How do we get this running?
I got a
ImportError: cannot import name 'VisionEncoder' from 'moondream' error.
@oliverbob I think the reason is the hugging face model and GitHub repos have been updated since I posted the original code.. for the better I may add as the model can be run now using Trust local code=true so that the GitHub repo (i.e. reference to Moondream repo in the code I posted) is no longer needed to run inference. only the hugging face repo.. suggest to use the version on my github which is more up to date https://github.com/sujitvasanth/TinyLlava-Tk/blob/main/moondreamTk.py there's a video demo of it working here https://github.com/sujitvasanth/TinyLlava-Tk/tree/main
you can see vics GitHub repo history if you want to see vik's code from my time of writing. I have frozen copies of the older versions of moodream model on my hugging face repo which I save as I anticipated this would happen https://huggingface.co/sujitvasanth
regards, Sujit PS @vikhyat please keep going on your great project and model!
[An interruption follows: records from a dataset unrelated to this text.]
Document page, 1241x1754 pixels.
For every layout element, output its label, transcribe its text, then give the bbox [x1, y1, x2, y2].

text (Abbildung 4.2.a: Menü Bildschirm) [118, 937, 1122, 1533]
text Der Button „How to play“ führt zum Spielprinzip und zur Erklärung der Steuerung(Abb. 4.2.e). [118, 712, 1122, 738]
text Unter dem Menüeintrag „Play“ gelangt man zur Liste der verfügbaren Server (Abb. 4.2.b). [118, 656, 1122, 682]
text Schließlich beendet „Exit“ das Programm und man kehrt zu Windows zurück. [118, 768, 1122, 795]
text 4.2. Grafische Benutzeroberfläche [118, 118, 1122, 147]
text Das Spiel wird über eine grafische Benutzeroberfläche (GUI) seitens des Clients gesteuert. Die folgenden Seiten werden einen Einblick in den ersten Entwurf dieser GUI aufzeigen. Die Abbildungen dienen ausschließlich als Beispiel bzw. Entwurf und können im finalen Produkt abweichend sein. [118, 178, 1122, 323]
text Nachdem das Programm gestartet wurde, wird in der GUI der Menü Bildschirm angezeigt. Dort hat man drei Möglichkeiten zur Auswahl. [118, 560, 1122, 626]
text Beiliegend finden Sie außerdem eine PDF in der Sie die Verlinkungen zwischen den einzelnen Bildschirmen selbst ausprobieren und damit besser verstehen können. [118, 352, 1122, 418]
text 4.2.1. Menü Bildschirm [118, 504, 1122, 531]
Have someone been able to play around converting the mentioned moodel to GGUF? Tinyllava or Moondream?
Do you have an example of using it with a web ui like gradio?
There is a gradio example in the original repo.. https://github.com/vikhyat/moondream/blob/main/gradio_demo.py might be out of date now but can be amended
Just to let you guys know, somebody has made a gguf version of this model: https://huggingface.co/sroecker/moondream2-GGUF/tree/main
Hi. Thanks for this great small model! Is it in your plans to provide a ggml version? A coreML version?